→ **Document extract**
============================================================

What does it mean to accept yourself unconditionally?
And how do you divorce that from productivity culture?
I took myself on a mini retreat two weekends ago. After an event in Boston on a Thursday night, I drove up to Maine on Friday.
I’ve been craving time and space to work on a writing project that I started two years ago. I had written a flurry of words in November 2022 but those words have just been sitting on my computer since then. I opened up the file every once in a while and tinkered with them. But the longer I went without writing, the more the voices of my characters settled down. It was harder to hear what they were saying and what they wanted to do.
Over the last couple of weeks, I started working on it again in earnest. Not a lot but more consistently. A few hundred words here and there before work. But I could start hearing my characters again. I missed them. I wanted dedicated time to spend with them.
And if I’m being honest, I really really wanted to finish a draft of whatever this thing is. That was the whole reason I started this in the first place. It was purely an intellectual exercise, to see what happens when I commit to a project like this, when I make space for writing to be playful again. To see if I could actually write a full story, from beginning to end.
(Ha! I wrote that post 2 years ago and reposted it last year and I still haven’t figured out the ending.)
So it sounded like a perfect solution and I had it all planned out in my head. Run along the Charles River before hitting the road. Hole away for three days. Go for walks/runs and maybe a hike. Look at the ocean. Read. And most importantly, write. It was a perfect New England weekend too.

============================================================

→ **Data section**
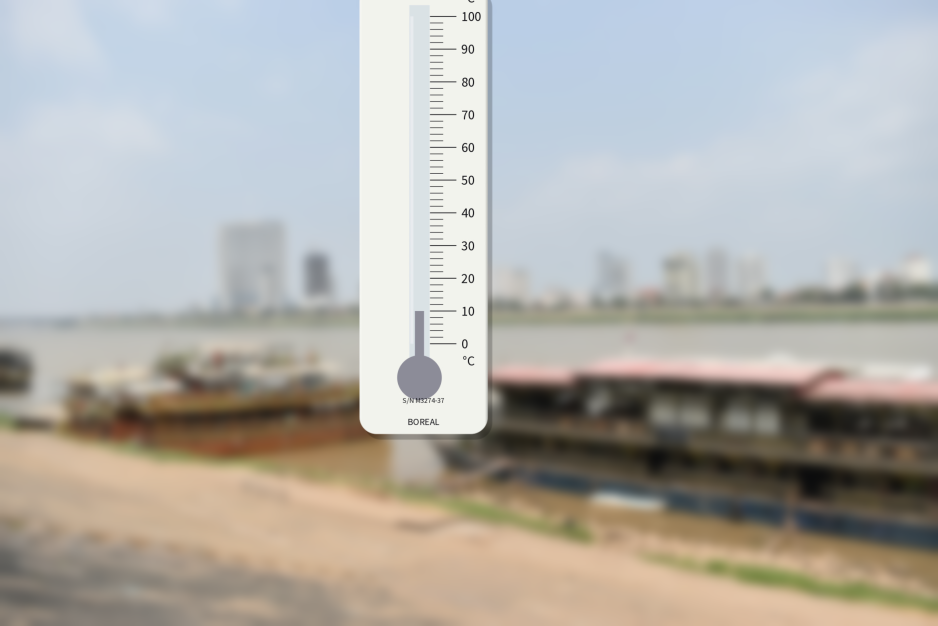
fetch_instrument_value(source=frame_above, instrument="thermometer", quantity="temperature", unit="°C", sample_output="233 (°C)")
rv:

============================================================

→ **Activities**
1 – About the essay on the writing retreat:
(a) What month and year did the writer produce a flurry of words for the project?
(b) In what city was the event that came before the drive to Maine?
(c) What river did the writer plan to run along before hitting the road?
2 – What are all the place names mentioned in the essay on the writing retreat?
3 – In the retreat essay, rewrite everything from "And if I’m being" down to "out the ending.)", changing "draft" to "version".

→ **Exercise results**
1 –
(a) November 2022
(b) Boston
(c) The Charles River

2 – Boston, Maine, the Charles River, New England

3 –
And if I’m being honest, I really really wanted to finish a version of whatever this thing is. That was the whole reason I started this in the first place. It was purely an intellectual exercise, to see what happens when I commit to a project like this, when I make space for writing to be playful again. To see if I could actually write a full story, from beginning to end.
(Ha! I wrote that post 2 years ago and reposted it last year and I still haven’t figured out the ending.)